I am very impressed with the Savusavu police. They are on the beat 24/7. I called them and they were on my doorsteps in three minutes. Vinaka guys! SHARIFF SHAH, Savusavu.
Waste of public funds
THOUSANDS of litres of water are carted by trucks on a weekly basis to the residents of Koronubu and Namau in Ba at a huge cost. I believe it will be more cost effective if the reservoir and broken pipelines are repaired to restore the supply in these areas. It will save unnecessary wastage of public funds, which can be utilised for a more needy purpose or kept aside for a rainy day. Meanwhile, the reservoir is overflowing. What a waste of scarce resource. I urge the authorities concerned to please look into this. SELWA NANDAN, Lautoka.
Now that we’ve been advised to conserve water, I will refrain washing my hair daily.

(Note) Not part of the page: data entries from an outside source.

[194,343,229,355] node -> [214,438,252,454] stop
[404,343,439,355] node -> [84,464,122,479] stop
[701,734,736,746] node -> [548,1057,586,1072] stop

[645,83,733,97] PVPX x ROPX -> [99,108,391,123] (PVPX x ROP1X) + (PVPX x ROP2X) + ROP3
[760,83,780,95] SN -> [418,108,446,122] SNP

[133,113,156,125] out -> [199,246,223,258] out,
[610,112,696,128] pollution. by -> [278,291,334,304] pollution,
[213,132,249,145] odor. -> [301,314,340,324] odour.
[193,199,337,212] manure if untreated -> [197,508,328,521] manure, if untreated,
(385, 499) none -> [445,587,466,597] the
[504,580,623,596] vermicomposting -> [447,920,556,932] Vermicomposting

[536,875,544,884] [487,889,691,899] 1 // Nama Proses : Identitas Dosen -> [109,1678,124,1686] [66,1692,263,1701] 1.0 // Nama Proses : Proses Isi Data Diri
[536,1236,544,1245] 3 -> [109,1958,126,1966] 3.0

Only washing my lower front and back is important. Wise Muavono, Balawa, Lautoka.
I agree with South Pacific academic Dr Neelesh Gounder (FT 01/09) on protest as an option gives a message but the committee are specialised in this field and they have majority of members and they can defeat anything they dislike. I believe the constitutionality of the decision may be decided by the court if it makes everyone happy. Amenatave Yaconisau, Palm Drive, Delainavesi.
Navua and Pacific Harbour are touted as two of the swankiest neighbourhoods to buy property. And now one of their famous landmarks being the matured baka trees are being cut down for farm development. Why cut trees and grow crops? Just trim them and our arborists should know how. We need to develop a green program to make us a garden nation. Trees help fight climate change and provide oxygen and cools the air. They mop up carbon-dioxide and other greenhouse gases from the air which cools the earth. A mature canopy tree absorbs carbon and releases oxygen to sustain human beings! Let us not destroy nature as nature will one day destroy us. Param Singh, Navua.